Document passage -
▼

If such models are correct, life on Earth has already completed about 75% of its history on this planet. However, there are enough uncertainties in the models to make it possible that the CO2 cycle will keep the climate steady much longer.

At that point, the effect will be the same as if we moved Earth to Venus’s orbit (see Figure 10.34): a runaway greenhouse effect. Our planet will become a Venus-like hothouse, with temperatures far too high for liquid water to exist and all the CO2 baked out of the rocks released into the atmosphere.

Question 16

What is the evidence for human-caused climate change?

Answer 16

Our planet may regulate its own climate quite effectively over long time scales, but fossil and geological evidence tells us that substantial and rapid changes in global climate can occur on shorter ones.

In some cases, Earth’s climate appears to have warmed several degrees Celsius in just decades.

Evidence also shows that these past climate changes have had dramatic effects on local climates by:
* Raising or lowering sea level as much as tens of meters
* Altering ocean currents that keep coastlines warm
* Transforming rain forests into deserts.

Human activity is rapidly increasing the atmospheric concentration of carbon dioxide and other greenhouse gases: GLOBAL WARMING

Question 17

The Basic Science of, and Evidence for, Global Warming

Global warming is surprisingly simple, and can be laid out with two facts that lead to an inevitable conclusion:

Answer 17

• Fact 1: Carbon dioxide and other greenhouse gases trap heat and therefore make Earth (or any other world) warmer than it would be otherwise.

▲

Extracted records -

▼

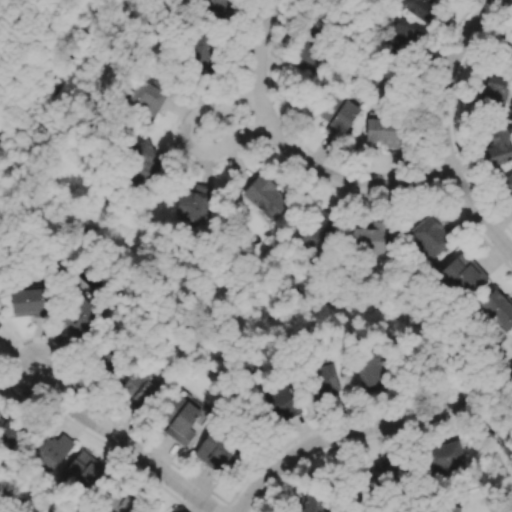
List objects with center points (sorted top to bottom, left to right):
building: (216, 3)
building: (419, 7)
building: (403, 39)
building: (510, 45)
building: (201, 49)
building: (307, 56)
building: (495, 90)
building: (145, 98)
building: (341, 117)
road: (446, 128)
building: (383, 130)
road: (189, 134)
building: (498, 146)
road: (293, 156)
building: (143, 158)
building: (508, 181)
building: (265, 196)
building: (194, 203)
building: (319, 229)
building: (371, 235)
building: (431, 236)
building: (463, 271)
building: (29, 301)
building: (498, 307)
building: (79, 315)
building: (108, 359)
building: (369, 369)
building: (324, 379)
building: (139, 388)
building: (285, 401)
building: (179, 419)
road: (372, 439)
road: (123, 443)
building: (51, 449)
building: (214, 449)
building: (444, 455)
building: (84, 472)
building: (378, 473)
building: (118, 500)
building: (314, 502)
building: (445, 511)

▲

Written problem A - Retype the passage on climate change in full, word for word.
Written problem B - Echo the rows verbatim, beginning at the start of the rows and continuing through the line with "building: (139, 388)", both ends included. Omit the pictures from your reply.

Written answer A -
If such models are correct, life on Earth has already completed about 75% of its history on this planet. However, there are enough uncertainties in the models to make it possible that the CO2 cycle will keep the climate steady much longer.

At that point, the effect will be the same as if we moved Earth to Venus’s orbit (see Figure 10.34): a runaway greenhouse effect. Our planet will become a Venus-like hothouse, with temperatures far too high for liquid water to exist and all the CO2 baked out of the rocks released into the atmosphere.

Question 16

What is the evidence for human-caused climate change?

Answer 16

Our planet may regulate its own climate quite effectively over long time scales, but fossil and geological evidence tells us that substantial and rapid changes in global climate can occur on shorter ones.

In some cases, Earth’s climate appears to have warmed several degrees Celsius in just decades.

Evidence also shows that these past climate changes have had dramatic effects on local climates by:
* Raising or lowering sea level as much as tens of meters
* Altering ocean currents that keep coastlines warm
* Transforming rain forests into deserts.

Human activity is rapidly increasing the atmospheric concentration of carbon dioxide and other greenhouse gases: GLOBAL WARMING

Question 17

The Basic Science of, and Evidence for, Global Warming

Global warming is surprisingly simple, and can be laid out with two facts that lead to an inevitable conclusion:

Answer 17

• Fact 1: Carbon dioxide and other greenhouse gases trap heat and therefore make Earth (or any other world) warmer than it would be otherwise.

Written answer B -
List objects with center points (sorted top to bottom, left to right):
building: (216, 3)
building: (419, 7)
building: (403, 39)
building: (510, 45)
building: (201, 49)
building: (307, 56)
building: (495, 90)
building: (145, 98)
building: (341, 117)
road: (446, 128)
building: (383, 130)
road: (189, 134)
building: (498, 146)
road: (293, 156)
building: (143, 158)
building: (508, 181)
building: (265, 196)
building: (194, 203)
building: (319, 229)
building: (371, 235)
building: (431, 236)
building: (463, 271)
building: (29, 301)
building: (498, 307)
building: (79, 315)
building: (108, 359)
building: (369, 369)
building: (324, 379)
building: (139, 388)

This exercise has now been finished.